Please reproduce the lines in the items that begin at the line containing "conservation practices requires financial" and stop after the line containing "supporting local communities is essential.", swapping "securing funding" for "obtaining funding" and leaving everything else unchanged.

Dataset entries:
________________________________________
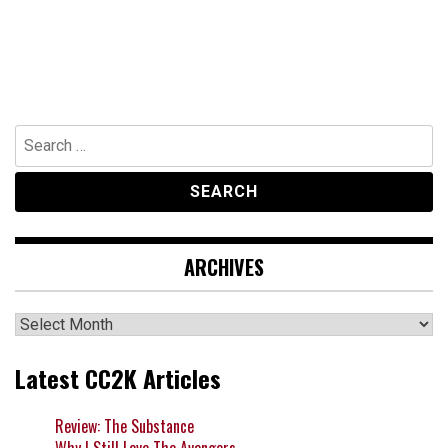
Search
for:
ARCHIVES
Archives
Latest CC2K Articles
Review: The Substance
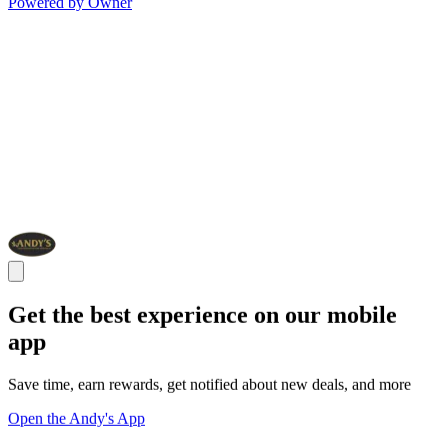
Powered by Owner
Get the best experience on our mobile
app
Save time, earn rewards, get notified about new deals, and more
Open the Andy's App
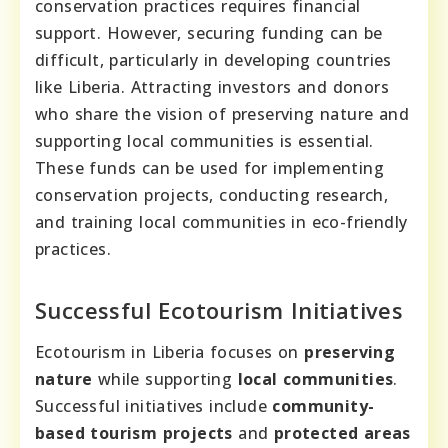
conservation practices requires financial
support. However, securing funding can be
difficult, particularly in developing countries
like Liberia. Attracting investors and donors
who share the vision of preserving nature and
supporting local communities is essential.
These funds can be used for implementing
conservation projects, conducting research,
and training local communities in eco-friendly
practices.
Successful Ecotourism Initiatives
Ecotourism in Liberia focuses on
preserving
nature
while supporting
local communities
.
Successful initiatives include
community-
based tourism projects
and
protected areas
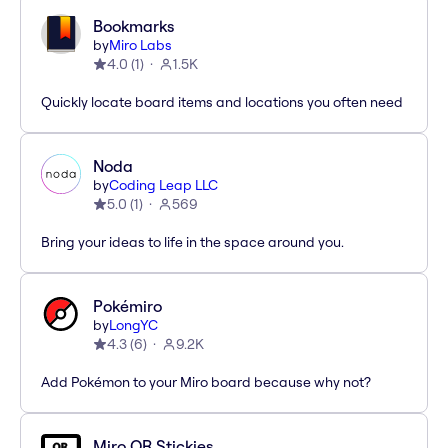
Bookmarks
by
Miro Labs
4.0
(
1
)
1.5K
Quickly locate board items and locations you often need
Noda
by
Coding Leap LLC
5.0
(
1
)
569
Bring your ideas to life in the space around you.
Pokémiro
by
LongYC
4.3
(
6
)
9.2K
Add Pokémon to your Miro board because why not?
Miro QR Stickies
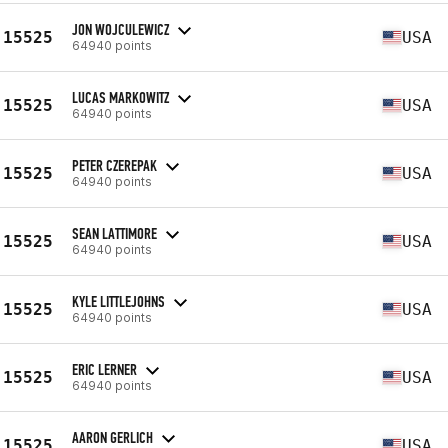
JON WOJCULEWICZ
15525
USA
64940 points
LUCAS MARKOWITZ
15525
USA
64940 points
PETER CZEREPAK
15525
USA
64940 points
SEAN LATTIMORE
15525
USA
64940 points
KYLE LITTLEJOHNS
15525
USA
64940 points
ERIC LERNER
15525
USA
64940 points
AARON GERLICH
15525
USA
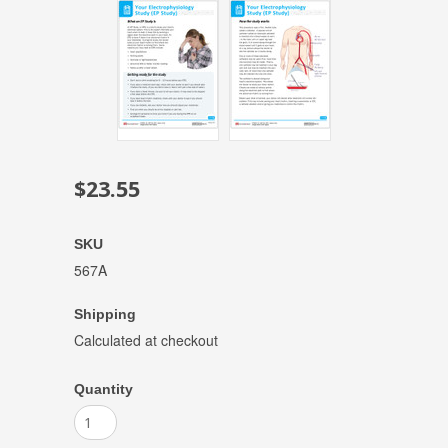
$23.55
SKU
567A
Shipping
Calculated at checkout
Quantity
________________________________________
## Exercise answer
conservation practices requires financial
support. However, obtaining funding can be
difficult, particularly in developing countries
like Liberia. Attracting investors and donors
who share the vision of preserving nature and
supporting local communities is essential.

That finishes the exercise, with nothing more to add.